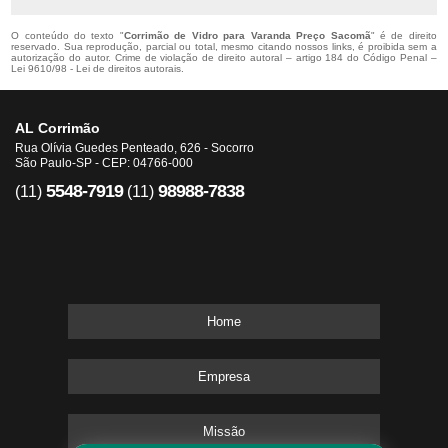
O conteúdo do texto "
Corrimão de Vidro para Varanda Preço Sacomã
" é de direito
reservado. Sua reprodução, parcial ou total, mesmo citando nossos links, é proibida sem a
autorização do autor. Crime de violação de direito autoral – artigo 184 do Código Penal –
Lei 9610/98 - Lei de direitos autorais
.
AL Corrimão
Rua Olívia Guedes Penteado, 626 - Socorro
São Paulo-SP - CEP: 04766-000
5548-7919
98988-7838
(11)
(11)
Home
Empresa
Missão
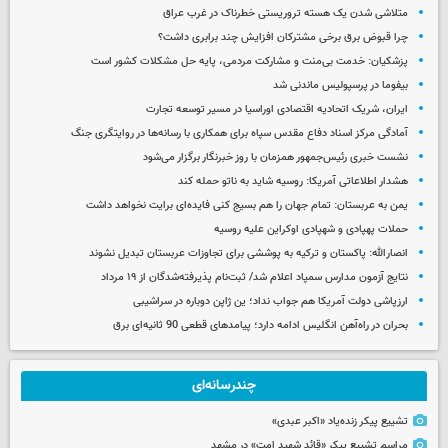
متلاشی شدن یک هسته تروریستی خطرناک در غرب عراق
چرا قبوض برق برخی مشترکان افزایش چند برابری داشت؟
پزشکیان: خدمت بی‌منت و مشارکت مردمی، پایه حل مشکلات کشور است
بیفوما در پرسپولیس ماندنی شد
ایران، شریک اتحادیه اقتصادی اوراسیا در مسیر توسعه تجارت
آمادگی مرکز اسناد دفاع مقدس سپاه برای همکاری با رسانه‌ها در روایتگری جنگ
نشست خبری رئیس‌جمهور همزمان با روز خبرنگار برگزار می‌شود
هشدار اطلاعاتی آمریکا: روسیه شاید به ناتو حمله کند
یمن به عربستان: تمام جهان را هم بسیج کنی فایده‌ای برایت نخواهد داشت
حملات پهپادی و شهپادی اوکراین علیه روسیه
انصارالله: پاکستان و ترکیه به پوششی برای تجاوزات عربستان تبدیل نشوند
نتایج آزمون مدارس سمپاد اعلام شد/ ثبت‌نام پذیرفته‌شدگان از ۱۹ مرداد
ارزپاشی دولت آمریکا هم جواب نداد؛ ین ژاپن دوباره در سراشیبی
بحران در راه‌آهن انگلیس ادامه دارد؛ پیامدهای قطعی 90 ثانیه‌ای برق
چندرسانه‌ای
تشییع پیکر زنده‌یاد «اکبر عبدی»
مراسم تشییع پیکر «قائد شهید امت» در مشهد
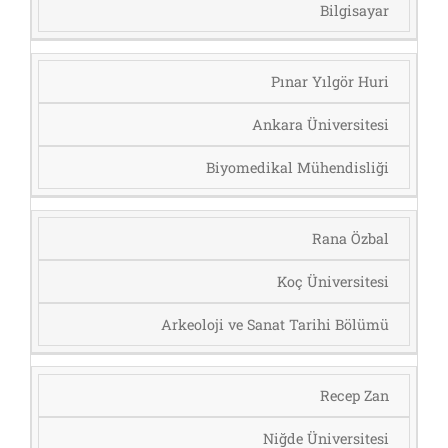
Bilgisayar
Pınar Yılgör Huri
Ankara Üniversitesi
Biyomedikal Mühendisliği
Rana Özbal
Koç Üniversitesi
Arkeoloji ve Sanat Tarihi Bölümü
Recep Zan
Niğde Üniversitesi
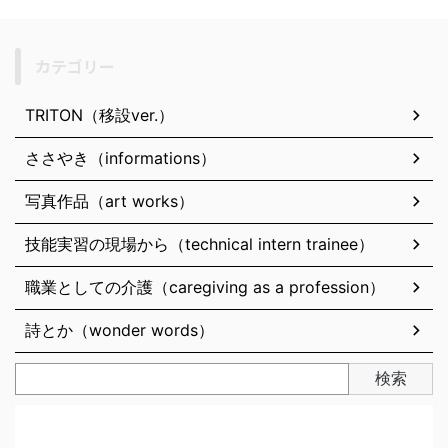
カテゴリー
TRITON（移設ver.）
ささやき（informations）
写真作品（art works）
技能実習の現場から（technical intern trainee）
職業としての介護（caregiving as a profession）
詩とか（wonder words）
検索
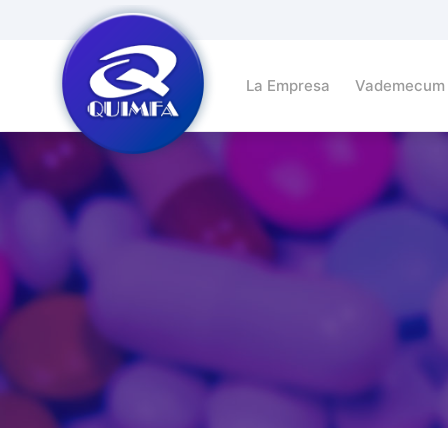
La Empresa
Vademecum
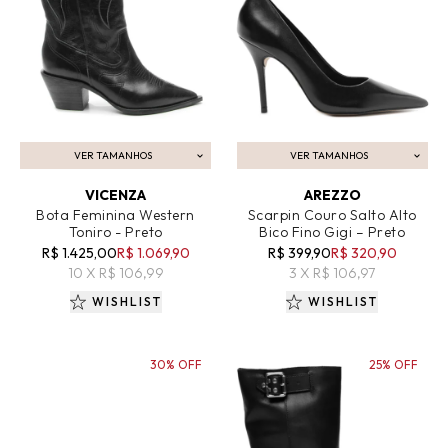
VER TAMANHOS
VER TAMANHOS
ADICIONAR AO CARRINHO
ADICIONAR AO CARRINHO
VICENZA
AREZZO
Bota Feminina Western
Scarpin Couro Salto Alto
Toniro - Preto
Bico Fino Gigi – Preto
R$ 1.425,00
R$ 1.069,90
R$ 399,90
R$ 320,90
10 X R$ 106,99
3 X R$ 106,97
WISHLIST
WISHLIST
30% OFF
25% OFF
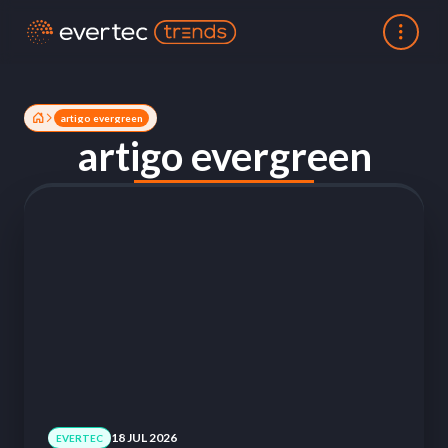
artigo evergreen
artigo evergreen
18 JUL 2026
EVERTEC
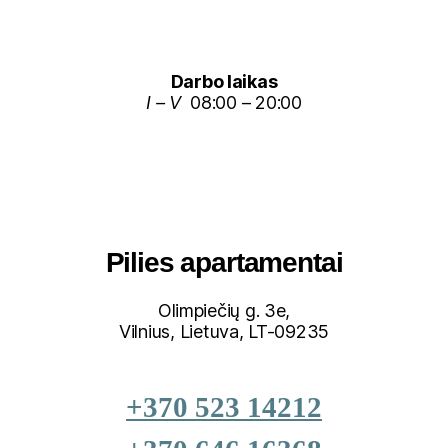
Darbo laikas
I – V
08:00 – 20:00
Pilies apartamentai
Olimpiečių g. 3e,
Vilnius, Lietuva, LT-09235
+370 523 14212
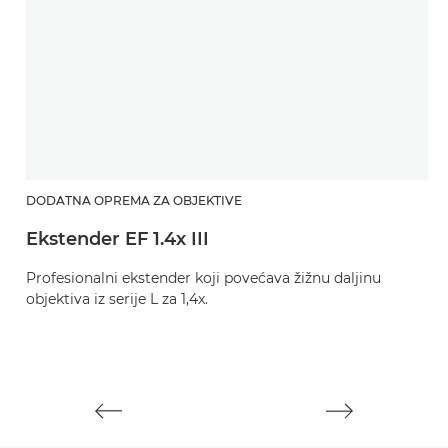
DODATNA OPREMA ZA OBJEKTIVE
D
Ekstender EF 1.4x III
E
Profesionalni ekstender koji povećava žižnu daljinu
Pr
objektiva iz serije L za 1,4x.
ob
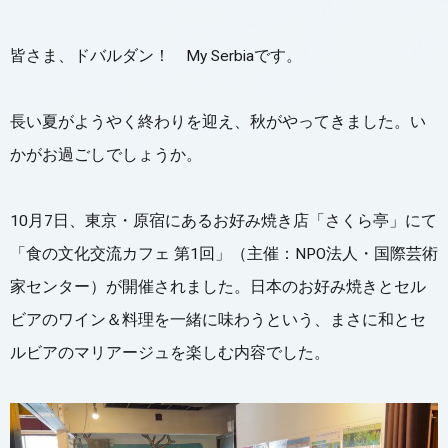
皆さま、ドバルダン！ My Serbiaです。
長い夏がようやく終わりを迎え、秋がやってきました。い
かがお過ごしでしょうか。
10月7日、東京・原宿にあるお好み焼き店「さくら亭」にて
「食の文化交流カフェ 第1回」（主催：NPO法人・国際芸術
家センター）が開催されました。日本のお好み焼きとセル
ビアのワイン＆料理を一緒に味わうという、まさに和とセ
ルビアのマリアージュを楽しむ内容でした。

What to do
Extract each line of the listing above that contains the string "Üniversitesi", treating uppercase and lowercase as different.

Your solution
Ankara Üniversitesi
Koç Üniversitesi
Niğde Üniversitesi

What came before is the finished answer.